Tesla Stock Suffers Steepest Drop of 2026 on Disappointing Q1 Delivery Report
- Sara Montes de Oca

- 2 days ago
- 2 min read
Tesla shares slid more than 5% on Thursday — their worst single-day decline of the year — after the company's first-quarter delivery and production report came in below analyst expectations, adding another chapter to what has been a prolonged period of underperformance for the electric vehicle maker.
Tesla delivered 358,023 vehicles in Q1 2026, falling short of the analyst consensus estimate of 370,000 deliveries and the company's own internal estimate of 365,645. Production for the quarter came in at 408,386 vehicles.
While deliveries improved 6% compared to the same period a year ago — when the company reported 336,681 deliveries — the miss against forecasts reignited concerns about demand softness and the company's near-term trajectory. Tesla's stock is now down 20% for the year through Thursday's close.
The Model 3 sedan and Model Y SUV continued to carry the company's sales volume, accounting for 341,893 of the quarter's deliveries and representing 97% of Tesla's total output.
That concentration has grown more pronounced since Tesla announced in January that it was ending production of its flagship Model S and X vehicles.

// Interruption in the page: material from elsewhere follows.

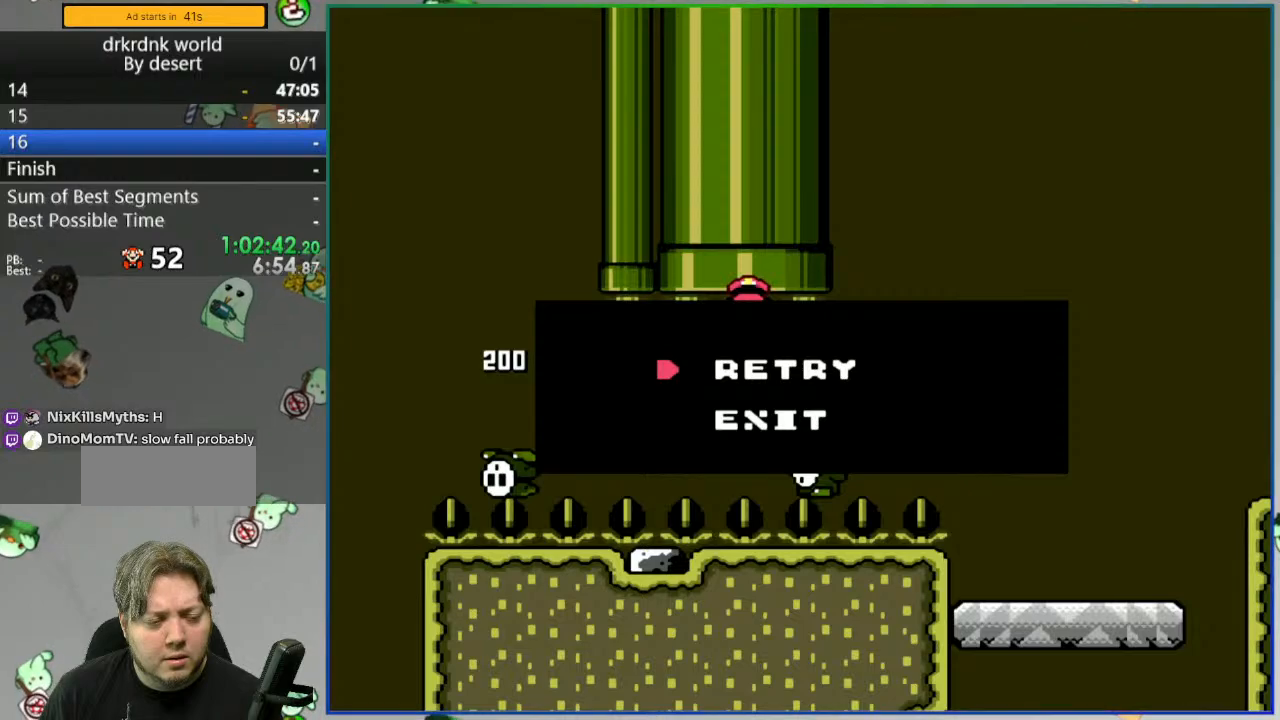
{"buttons": ["A"], "events": [[450, "A", "down"]]}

The Fremont factory lines where those vehicles were assembled will now be repurposed to build Optimus humanoid robots, signaling how dramatically CEO Elon Musk has shifted his strategic priorities away from conventional automotive revenue.
Analysts at William Blair flagged particular concern over weakness in Tesla's energy storage business, which deployed just 8.8 gigawatt hours of battery systems in Q1 — down sharply from the record 14.2 GWh in Q4 2025 and below the 10.4 GWh deployed in Q1 2025.
The energy segment had become a critical growth narrative for Tesla bulls, making the miss harder to absorb. The firm noted it was "confused as to what happened with supply this quarter," and said the explanation of lumpy customer timing did not fully account for the magnitude of the decline.
The broader backdrop for Tesla remains challenging. The company has recorded annual delivery declines for two consecutive years, driven by a mix of increased global competition, the September 2025 expiration of the $7,500 federal EV purchase incentive, and a consumer backlash tied to Musk's political activities.
Tesla's automotive gross margins and supply chain dynamics will be closely scrutinized when the company reports full Q1 earnings on April 22. One notable countertrend: sales of used electric vehicles have increased since the U.S.-Iran war began in late February, as elevated oil prices have pushed some consumers toward electrification — though whether that tailwind is sufficient to move the needle on Tesla's top line remains to be seen.